====== Texto proporcionado
Cada día, a eso de las
siete de la tarde, preparo a Laura para nuestro paseo. Mientras busco
su abrigo (para que no pase frío), el peine (para domar durante un
rato sus rizos rebeldes) y el león de peluche (para protegernos de
posibles peligros) voy pensando hacia dónde iremos en esta ocasión.
Tal vez a la plaza del Ayuntamiento, o a la que rodea a la Iglesia de
San Antonio si vamos rectos o, bajando toda la calle, hasta el prado
de San Roque. Cuando termino los preparativos y le digo "vámonos
de paseo", ella se dirige hacia la puerta seria y decidida. La tomo en mis brazos
para bajar las escaleras, la deposito en el suelo con cuidado y de
inmediato echa a andar. Tengo que ir tras ella unos pasos y coger su
mano para iniciar nuestro camino. Hoy, por ejemplo, iremos al
Ayuntamiento. Ésa es la meta de nuestro paseo.
============
====== Extracto de datos
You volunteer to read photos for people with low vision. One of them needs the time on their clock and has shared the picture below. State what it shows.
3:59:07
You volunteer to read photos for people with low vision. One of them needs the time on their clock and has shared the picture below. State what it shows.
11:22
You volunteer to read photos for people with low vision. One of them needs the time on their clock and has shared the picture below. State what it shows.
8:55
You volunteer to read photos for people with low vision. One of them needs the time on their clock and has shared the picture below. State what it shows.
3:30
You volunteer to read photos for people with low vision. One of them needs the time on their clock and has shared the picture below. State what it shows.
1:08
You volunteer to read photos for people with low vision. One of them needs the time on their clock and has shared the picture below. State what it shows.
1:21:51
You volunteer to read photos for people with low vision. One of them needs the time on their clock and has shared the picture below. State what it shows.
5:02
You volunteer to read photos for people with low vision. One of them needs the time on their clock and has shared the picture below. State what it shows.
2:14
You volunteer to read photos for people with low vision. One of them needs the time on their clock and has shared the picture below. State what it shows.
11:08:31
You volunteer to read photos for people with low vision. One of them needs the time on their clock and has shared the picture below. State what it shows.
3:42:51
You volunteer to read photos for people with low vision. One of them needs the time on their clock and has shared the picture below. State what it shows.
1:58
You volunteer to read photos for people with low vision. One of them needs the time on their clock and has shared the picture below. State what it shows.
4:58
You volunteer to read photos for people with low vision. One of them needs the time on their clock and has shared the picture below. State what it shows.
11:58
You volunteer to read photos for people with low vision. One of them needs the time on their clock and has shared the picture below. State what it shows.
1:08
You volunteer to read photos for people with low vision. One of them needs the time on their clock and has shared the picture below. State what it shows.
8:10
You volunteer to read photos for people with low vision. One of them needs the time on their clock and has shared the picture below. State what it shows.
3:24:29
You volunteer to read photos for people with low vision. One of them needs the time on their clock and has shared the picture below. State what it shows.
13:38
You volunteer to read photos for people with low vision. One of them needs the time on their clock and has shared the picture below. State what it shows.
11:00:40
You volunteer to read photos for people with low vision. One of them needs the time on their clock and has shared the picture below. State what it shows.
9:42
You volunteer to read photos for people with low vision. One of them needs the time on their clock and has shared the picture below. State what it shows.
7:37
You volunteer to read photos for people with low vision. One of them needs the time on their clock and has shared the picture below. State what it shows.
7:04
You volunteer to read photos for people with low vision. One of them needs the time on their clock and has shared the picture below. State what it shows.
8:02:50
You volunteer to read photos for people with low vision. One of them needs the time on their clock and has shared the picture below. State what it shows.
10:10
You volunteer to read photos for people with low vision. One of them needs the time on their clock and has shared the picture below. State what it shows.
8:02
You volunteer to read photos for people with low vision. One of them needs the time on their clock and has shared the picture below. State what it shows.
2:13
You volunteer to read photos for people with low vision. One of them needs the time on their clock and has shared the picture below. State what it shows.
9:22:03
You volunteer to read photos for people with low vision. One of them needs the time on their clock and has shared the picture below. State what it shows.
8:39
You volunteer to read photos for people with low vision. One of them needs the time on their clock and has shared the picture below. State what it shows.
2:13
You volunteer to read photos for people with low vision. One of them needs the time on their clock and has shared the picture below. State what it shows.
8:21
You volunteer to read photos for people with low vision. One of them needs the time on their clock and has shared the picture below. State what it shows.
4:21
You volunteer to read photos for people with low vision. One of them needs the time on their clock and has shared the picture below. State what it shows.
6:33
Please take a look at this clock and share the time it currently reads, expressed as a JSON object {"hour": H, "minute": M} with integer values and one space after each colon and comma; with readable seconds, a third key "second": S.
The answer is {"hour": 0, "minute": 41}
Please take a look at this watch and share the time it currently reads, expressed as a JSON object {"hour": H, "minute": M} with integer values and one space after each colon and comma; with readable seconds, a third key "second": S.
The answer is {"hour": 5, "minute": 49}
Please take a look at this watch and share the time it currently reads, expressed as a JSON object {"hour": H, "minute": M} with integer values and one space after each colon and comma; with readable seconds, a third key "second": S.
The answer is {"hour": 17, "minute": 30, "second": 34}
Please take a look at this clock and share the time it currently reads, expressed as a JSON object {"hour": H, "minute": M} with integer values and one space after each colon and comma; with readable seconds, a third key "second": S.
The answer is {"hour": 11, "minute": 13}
============
Objetivo planteado: ¿Puedes extraer literalmente del texto sobre el paseo con Laura el fragmento que comienza con las palabras que contienen "Cada día, a" y termina con "de nuestro paseo."? Básate únicamente en el texto.

La respuesta:
Cada día, a eso de las
siete de la tarde, preparo a Laura para nuestro paseo. Mientras busco
su abrigo (para que no pase frío), el peine (para domar durante un
rato sus rizos rebeldes) y el león de peluche (para protegernos de
posibles peligros) voy pensando hacia dónde iremos en esta ocasión.
Tal vez a la plaza del Ayuntamiento, o a la que rodea a la Iglesia de
San Antonio si vamos rectos o, bajando toda la calle, hasta el prado
de San Roque. Cuando termino los preparativos y le digo "vámonos
de paseo", ella se dirige hacia la puerta seria y decidida. La tomo en mis brazos
para bajar las escaleras, la deposito en el suelo con cuidado y de
inmediato echa a andar. Tengo que ir tras ella unos pasos y coger su
mano para iniciar nuestro camino. Hoy, por ejemplo, iremos al
Ayuntamiento. Ésa es la meta de nuestro paseo.